I'm using the Scene Text Detection features of OpenCV and have some troubles finding the optimal parameters for createERFilterNM1. Here is what the doc states:
C++: Ptr<erfilter> createERFilterNM1(const Ptr<erfilter::callback>& cb, int thresholdDelta=1, float minArea=0.00025, float maxArea=0.13, float minProbability=0.4, bool nonMaxSuppression=true, float minProbabilityDiff=0.1 ) Parameters:
- cb – Callback with the classifier. Default classifier can be implicitly load with function loadClassifierNM1(), e.g. from file in samples/cpp/trained_classifierNM1.xml
- thresholdDelta – Threshold step in subsequent thresholds when extracting the component tree
- minArea – The minimum area (% of image size) allowed for retreived ER’s
- maxArea – The maximum area (% of image size) allowed for retreived ER’s
- minProbability – The minimum probability P(er|character) allowed for retreived ER’s
- nonMaxSuppression – Whenever non-maximum suppression is done over the branch probabilities
- minProbabilityDiff – The minimum probability difference between local maxima and local minima ERs
The default values are not the same as in the example. So I wonder what the optimal settings are.

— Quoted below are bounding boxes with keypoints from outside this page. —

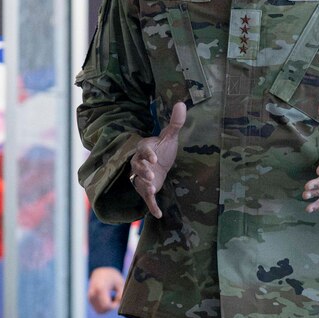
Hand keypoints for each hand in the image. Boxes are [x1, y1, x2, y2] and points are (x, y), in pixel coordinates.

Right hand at [87, 267, 124, 312]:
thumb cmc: (112, 276)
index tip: (118, 300)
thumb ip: (121, 294)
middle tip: (116, 299)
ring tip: (112, 298)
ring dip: (107, 308)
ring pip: (100, 311)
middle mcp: (93, 294)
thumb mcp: (120, 283)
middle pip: (103, 310)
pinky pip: (98, 309)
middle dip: (111, 308)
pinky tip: (108, 299)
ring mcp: (90, 297)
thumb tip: (120, 303)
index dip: (114, 306)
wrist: (101, 272)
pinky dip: (103, 307)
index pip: (106, 305)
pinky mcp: (89, 300)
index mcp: (100, 288)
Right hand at [129, 102, 185, 218]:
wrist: (160, 163)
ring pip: (139, 181)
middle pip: (137, 167)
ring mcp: (142, 177)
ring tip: (151, 189)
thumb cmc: (163, 149)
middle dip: (143, 170)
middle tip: (150, 174)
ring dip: (144, 186)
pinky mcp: (146, 189)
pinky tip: (159, 214)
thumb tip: (181, 103)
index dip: (147, 154)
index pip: (143, 150)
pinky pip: (147, 198)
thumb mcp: (170, 136)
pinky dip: (152, 207)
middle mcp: (140, 163)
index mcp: (145, 148)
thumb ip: (175, 122)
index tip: (153, 157)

Would it be possible to optimize the settings when I know the fontsize of the to-detect-text? Maybe by setting the max/minArea to the size of a letter? Keeping this in mind I tried to tweak the settings a bit to get text detection for this image to work (I would like to detect the subtitles). With thresholdDelta = 16, minArea = 0.0004 maxArea = 0.04 I get these results. Changing minProbability and minProbabilityDiff seems to change nothing. But maybe it's no use given the quality of the source image.
I lack the clear understanding of the parameters. Could someone please explain the parameters more in detail for me or give some hints on how to find the optimal parameters?